SOURCE DOCUMENT:
■ ■ ■ ■ ■ ■ ■

Comedian Rowan Atkinson thinks so. In a recent interview, he told the British weekly magazine Radio Times: “The problem we have online is that an algorithm decides what we want to see, which ends up creating a simplistic, binary view of society.” He likens the cancel culture mentality to “the digital equivalent of the medieval mob roaming the streets looking for someone to burn.”

With more Americans relying on social media to provide their news and information, we have unwittingly become cogs in the machine. We have allowed the sophisticated computer algorithms of Facebook to shape what we see and, ultimately, what we think. (Ironic, no?) We seem to blindly accept that a 280 character Tweet can correctly convey the nuances of a situation.

As Mr. Atkinson so aptly puts it, we have a “binary view of society.” It’s far easier to believe that we are in the majority. After all, our Facebook friends agree with us. If they don’t, we simply unfriend them. Problem solved.

■ ■ ■ ■ ■ ■ ■

PROVIDED INFORMATION:
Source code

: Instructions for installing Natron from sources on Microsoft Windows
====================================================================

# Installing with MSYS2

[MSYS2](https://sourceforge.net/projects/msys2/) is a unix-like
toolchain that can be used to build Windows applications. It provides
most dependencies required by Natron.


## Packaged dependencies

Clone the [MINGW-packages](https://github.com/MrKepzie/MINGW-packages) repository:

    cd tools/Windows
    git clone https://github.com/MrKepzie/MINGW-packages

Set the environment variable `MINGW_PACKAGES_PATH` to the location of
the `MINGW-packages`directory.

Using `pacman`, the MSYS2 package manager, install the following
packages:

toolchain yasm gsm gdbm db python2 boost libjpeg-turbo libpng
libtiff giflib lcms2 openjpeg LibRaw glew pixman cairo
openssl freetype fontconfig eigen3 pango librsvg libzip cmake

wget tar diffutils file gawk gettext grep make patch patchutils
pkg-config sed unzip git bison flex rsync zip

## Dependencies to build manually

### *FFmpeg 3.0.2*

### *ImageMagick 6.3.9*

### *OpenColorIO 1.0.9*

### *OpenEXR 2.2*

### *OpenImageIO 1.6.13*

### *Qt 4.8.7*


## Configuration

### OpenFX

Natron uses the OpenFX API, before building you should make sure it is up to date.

■ ■ ■ ■ ■ ■ ■

WHAT YOU NEED TO DO:
- A) In the passage on cancel culture, which magazine did Rowan Atkinson give his interview to?
- B) Do these statements agree with the passage on cancel culture? (i) Atkinson said an algorithm decides what we want to see online. (ii) The passage says the algorithms of Instagram shape what we see. (iii) Atkinson compared the cancel culture mentality to a medieval mob. Answer yes or no for each, quoting the deciding words.
- C) Extend the passage on cancel culture and online algorithms, starting after its final sentence.

ANSWERS TO THE EXERCISES:
- A) The British weekly magazine Radio Times.

- B)
(i) Yes: "an algorithm decides what we want to see"
(ii) No: "the sophisticated computer algorithms of Facebook"
(iii) Yes: "the digital equivalent of the medieval mob roaming the streets looking for someone to burn"

- C)
Donald J. Trump, Bernie Sanders, and the “Squad” are simply the result of a narrow me-first view of the world. They are heroes or villains (depending on your point of view) of our own making. We’ve allowed ourselves to be seduced by the convenience of easy, often one-sided information, and the result is a digital form of tribalism that rivals the “Lord of the Flies.”

The storming of the Capitol building is the horrible result of digital tribalism unleashed. We’ve become the terrifying mindless robots of science fiction. The casualties are common; sense and decency.

It seems that Mr. Bean, of all people, has taken the “red pill” and can see the Matrix for what it is.